*What you should do*
Copy the stretch from the line containing "10:53. Complete the item accordingly." through the line containing "As read: 4:21", swapping "Specimen" for "Sample" and leaving everything else as it is.

Saved data:
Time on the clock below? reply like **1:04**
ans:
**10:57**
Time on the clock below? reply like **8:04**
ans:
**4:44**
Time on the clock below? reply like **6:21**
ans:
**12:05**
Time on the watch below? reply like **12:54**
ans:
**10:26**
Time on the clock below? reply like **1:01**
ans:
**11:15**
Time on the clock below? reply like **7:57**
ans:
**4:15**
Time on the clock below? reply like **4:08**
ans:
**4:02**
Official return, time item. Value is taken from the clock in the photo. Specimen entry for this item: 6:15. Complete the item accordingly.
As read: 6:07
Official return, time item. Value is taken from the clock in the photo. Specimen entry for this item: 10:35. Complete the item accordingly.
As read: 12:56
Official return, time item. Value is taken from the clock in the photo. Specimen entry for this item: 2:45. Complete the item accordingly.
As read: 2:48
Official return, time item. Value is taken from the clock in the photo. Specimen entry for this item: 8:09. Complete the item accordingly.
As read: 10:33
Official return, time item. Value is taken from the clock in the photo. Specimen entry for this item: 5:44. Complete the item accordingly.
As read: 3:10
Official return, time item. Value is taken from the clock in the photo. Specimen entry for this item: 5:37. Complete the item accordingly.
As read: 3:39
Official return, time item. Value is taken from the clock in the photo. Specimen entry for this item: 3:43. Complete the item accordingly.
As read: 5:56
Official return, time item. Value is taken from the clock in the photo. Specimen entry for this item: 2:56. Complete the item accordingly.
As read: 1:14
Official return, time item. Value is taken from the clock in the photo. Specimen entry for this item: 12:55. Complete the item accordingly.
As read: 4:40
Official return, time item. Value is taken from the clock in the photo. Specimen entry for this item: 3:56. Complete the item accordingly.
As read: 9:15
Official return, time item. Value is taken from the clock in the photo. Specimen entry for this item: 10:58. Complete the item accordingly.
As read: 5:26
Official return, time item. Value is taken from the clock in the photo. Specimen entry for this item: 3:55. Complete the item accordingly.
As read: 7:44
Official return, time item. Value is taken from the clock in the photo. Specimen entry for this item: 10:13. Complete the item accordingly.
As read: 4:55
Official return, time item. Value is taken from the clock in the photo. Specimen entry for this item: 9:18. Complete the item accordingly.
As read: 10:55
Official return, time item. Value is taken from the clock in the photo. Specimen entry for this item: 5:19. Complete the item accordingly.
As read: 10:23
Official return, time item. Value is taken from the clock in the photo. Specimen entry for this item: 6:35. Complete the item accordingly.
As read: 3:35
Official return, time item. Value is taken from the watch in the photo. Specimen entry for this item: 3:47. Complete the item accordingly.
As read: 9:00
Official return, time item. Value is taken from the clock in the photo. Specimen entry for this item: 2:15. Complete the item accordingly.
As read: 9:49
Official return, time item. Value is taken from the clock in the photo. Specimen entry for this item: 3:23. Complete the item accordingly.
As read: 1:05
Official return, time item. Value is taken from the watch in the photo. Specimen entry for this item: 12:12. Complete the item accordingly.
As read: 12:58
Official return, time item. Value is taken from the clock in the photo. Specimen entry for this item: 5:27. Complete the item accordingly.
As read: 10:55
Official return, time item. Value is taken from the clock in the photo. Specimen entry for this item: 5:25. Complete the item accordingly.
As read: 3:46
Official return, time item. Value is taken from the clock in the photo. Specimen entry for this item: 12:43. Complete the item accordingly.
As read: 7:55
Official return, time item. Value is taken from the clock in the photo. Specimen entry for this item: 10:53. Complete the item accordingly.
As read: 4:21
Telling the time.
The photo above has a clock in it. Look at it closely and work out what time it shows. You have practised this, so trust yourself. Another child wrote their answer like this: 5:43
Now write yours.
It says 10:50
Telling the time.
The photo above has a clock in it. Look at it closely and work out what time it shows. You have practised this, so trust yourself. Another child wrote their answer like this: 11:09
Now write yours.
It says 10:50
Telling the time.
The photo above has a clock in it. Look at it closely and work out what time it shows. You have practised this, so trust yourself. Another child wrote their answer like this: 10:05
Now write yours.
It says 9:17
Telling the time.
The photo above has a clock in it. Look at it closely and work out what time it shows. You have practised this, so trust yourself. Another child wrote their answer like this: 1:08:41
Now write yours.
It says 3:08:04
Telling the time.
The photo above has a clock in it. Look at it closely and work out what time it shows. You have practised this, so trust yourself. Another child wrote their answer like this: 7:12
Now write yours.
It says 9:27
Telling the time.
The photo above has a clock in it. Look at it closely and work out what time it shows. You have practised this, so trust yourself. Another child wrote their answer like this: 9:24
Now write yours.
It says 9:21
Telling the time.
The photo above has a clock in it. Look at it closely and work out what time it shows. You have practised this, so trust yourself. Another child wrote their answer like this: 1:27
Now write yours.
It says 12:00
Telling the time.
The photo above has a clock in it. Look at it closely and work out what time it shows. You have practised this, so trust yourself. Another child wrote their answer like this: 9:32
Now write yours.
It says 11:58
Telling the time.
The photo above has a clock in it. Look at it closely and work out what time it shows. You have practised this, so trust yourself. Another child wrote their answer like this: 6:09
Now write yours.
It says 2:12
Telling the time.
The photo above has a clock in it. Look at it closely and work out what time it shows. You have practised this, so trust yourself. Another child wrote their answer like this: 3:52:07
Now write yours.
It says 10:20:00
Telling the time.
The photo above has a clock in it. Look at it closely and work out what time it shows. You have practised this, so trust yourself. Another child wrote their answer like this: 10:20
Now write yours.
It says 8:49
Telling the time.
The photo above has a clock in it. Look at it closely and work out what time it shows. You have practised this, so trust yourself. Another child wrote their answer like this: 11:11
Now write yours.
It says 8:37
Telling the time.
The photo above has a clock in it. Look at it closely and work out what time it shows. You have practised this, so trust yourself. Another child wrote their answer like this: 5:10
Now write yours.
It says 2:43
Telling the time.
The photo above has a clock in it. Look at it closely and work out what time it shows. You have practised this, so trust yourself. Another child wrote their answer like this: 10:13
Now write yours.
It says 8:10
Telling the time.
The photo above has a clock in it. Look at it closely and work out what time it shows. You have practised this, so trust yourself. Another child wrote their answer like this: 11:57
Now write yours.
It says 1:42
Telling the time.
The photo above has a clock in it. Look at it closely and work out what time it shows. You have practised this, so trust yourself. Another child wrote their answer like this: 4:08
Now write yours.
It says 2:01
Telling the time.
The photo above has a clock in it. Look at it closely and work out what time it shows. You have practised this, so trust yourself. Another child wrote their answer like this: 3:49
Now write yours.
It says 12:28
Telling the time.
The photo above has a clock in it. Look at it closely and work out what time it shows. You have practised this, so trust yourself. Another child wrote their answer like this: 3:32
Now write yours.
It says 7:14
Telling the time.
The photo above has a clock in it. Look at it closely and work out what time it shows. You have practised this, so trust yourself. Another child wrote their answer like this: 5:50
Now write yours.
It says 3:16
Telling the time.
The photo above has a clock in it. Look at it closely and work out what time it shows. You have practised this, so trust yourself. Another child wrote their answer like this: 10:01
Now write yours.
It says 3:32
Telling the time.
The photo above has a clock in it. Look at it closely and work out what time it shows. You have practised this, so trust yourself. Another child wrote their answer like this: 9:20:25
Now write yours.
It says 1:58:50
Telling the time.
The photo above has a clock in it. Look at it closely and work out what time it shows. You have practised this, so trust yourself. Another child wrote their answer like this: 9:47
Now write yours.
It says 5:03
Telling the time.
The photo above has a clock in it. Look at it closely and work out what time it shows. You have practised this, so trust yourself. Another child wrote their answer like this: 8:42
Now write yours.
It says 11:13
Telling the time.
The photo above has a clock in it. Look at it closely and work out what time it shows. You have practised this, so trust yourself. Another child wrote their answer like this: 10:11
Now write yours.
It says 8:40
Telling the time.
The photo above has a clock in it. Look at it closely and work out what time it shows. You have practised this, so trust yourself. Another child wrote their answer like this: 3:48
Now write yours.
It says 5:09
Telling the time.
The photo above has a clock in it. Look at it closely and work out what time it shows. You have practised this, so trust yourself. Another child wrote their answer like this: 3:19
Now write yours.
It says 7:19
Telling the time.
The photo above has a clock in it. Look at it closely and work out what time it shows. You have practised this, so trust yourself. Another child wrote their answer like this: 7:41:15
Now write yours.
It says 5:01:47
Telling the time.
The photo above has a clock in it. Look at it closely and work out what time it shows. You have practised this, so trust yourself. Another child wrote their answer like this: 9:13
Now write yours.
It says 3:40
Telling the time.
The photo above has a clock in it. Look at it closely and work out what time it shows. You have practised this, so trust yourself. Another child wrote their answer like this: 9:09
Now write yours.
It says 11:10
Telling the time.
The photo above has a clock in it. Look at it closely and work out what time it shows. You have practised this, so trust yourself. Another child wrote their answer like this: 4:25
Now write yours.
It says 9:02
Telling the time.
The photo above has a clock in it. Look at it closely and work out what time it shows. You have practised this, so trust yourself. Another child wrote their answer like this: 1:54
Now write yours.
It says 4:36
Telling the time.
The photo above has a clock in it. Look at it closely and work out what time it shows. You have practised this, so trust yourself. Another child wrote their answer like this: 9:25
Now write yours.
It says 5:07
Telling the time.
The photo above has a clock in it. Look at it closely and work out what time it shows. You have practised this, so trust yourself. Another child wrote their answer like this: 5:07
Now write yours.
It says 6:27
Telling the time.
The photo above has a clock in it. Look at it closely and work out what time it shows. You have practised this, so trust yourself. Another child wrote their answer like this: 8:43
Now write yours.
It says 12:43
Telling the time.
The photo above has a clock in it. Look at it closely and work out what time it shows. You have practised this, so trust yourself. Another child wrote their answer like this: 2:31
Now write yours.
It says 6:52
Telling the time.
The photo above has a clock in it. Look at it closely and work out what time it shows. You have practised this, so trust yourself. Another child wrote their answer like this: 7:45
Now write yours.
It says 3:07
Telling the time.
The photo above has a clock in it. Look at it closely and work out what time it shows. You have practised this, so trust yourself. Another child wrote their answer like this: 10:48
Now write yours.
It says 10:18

*Problem solution*
Official return, time item. Value is taken from the clock in the photo. Sample entry for this item: 10:53. Complete the item accordingly.
As read: 4:21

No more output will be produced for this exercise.